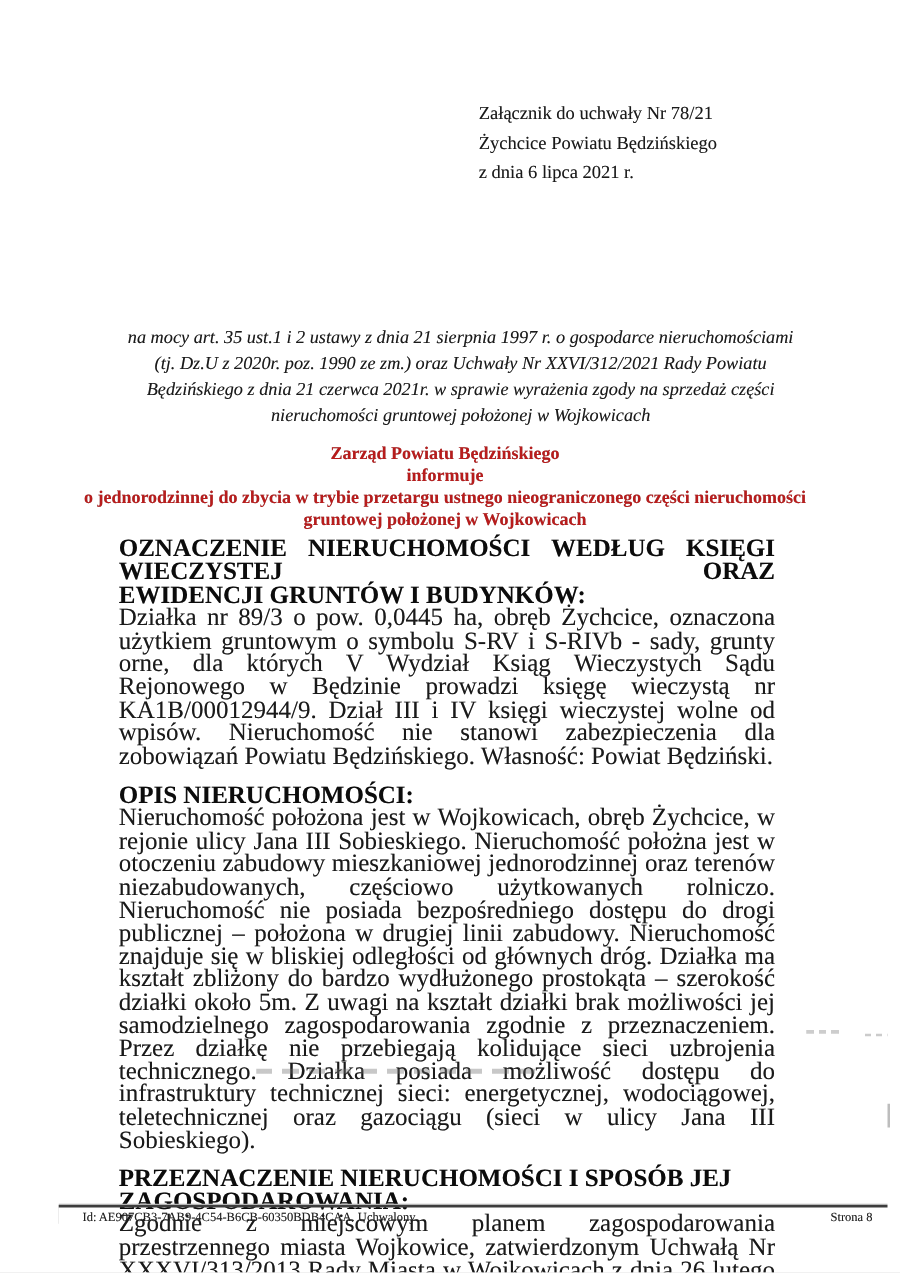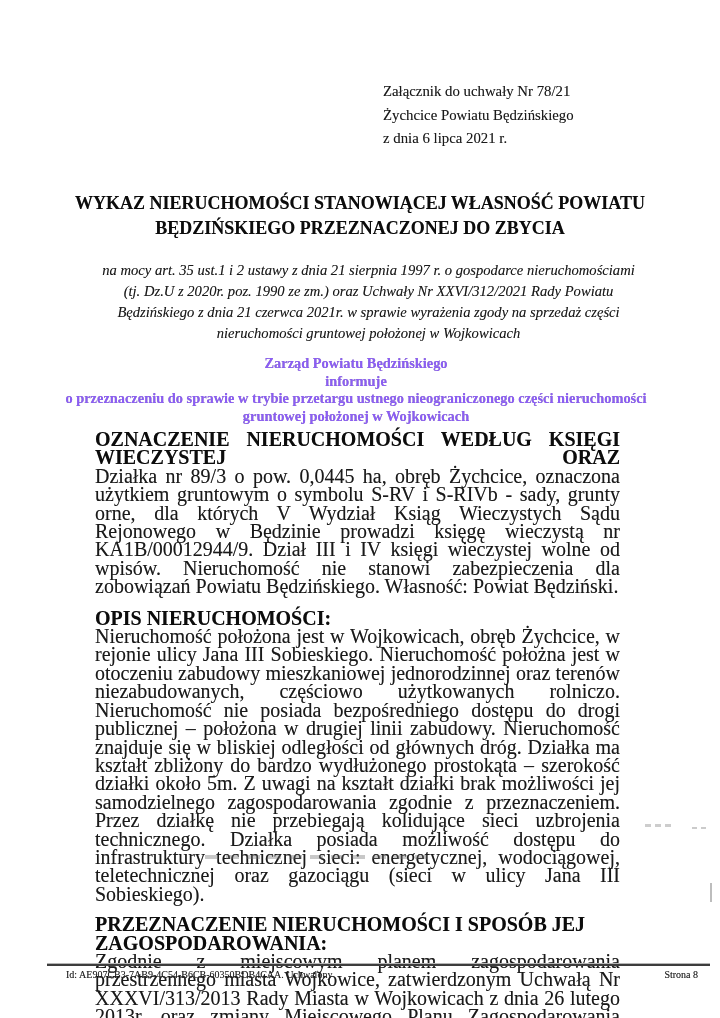--- a/index.html
+++ b/index.html
@@ -70,10 +70,6 @@
     <div>z dnia 6 lipca 2021 r.</div>
   </div>
 
-  <h1 class="title">
-    <span>WYKAZ NIERUCHOMOŚCI STANOWIĄCEJ WŁASNOŚĆ POWIATU</span><br>
-    <span>BĘDZIŃSKIEGO PRZEZNACZONEJ DO ZBYCIA</span>
-  </h1>
 
   <div class="legal">
     <div>na mocy art. 35 ust.1 i 2 ustawy z dnia 21 sierpnia 1997 r. o gospodarce nieruchomościami</div>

════════════════

• Work item
If a line above holds the string "span", copy it out.

• Answer area
-    <span>WYKAZ NIERUCHOMOŚCI STANOWIĄCEJ WŁASNOŚĆ POWIATU</span><br>
-    <span>BĘDZIŃSKIEGO PRZEZNACZONEJ DO ZBYCIA</span>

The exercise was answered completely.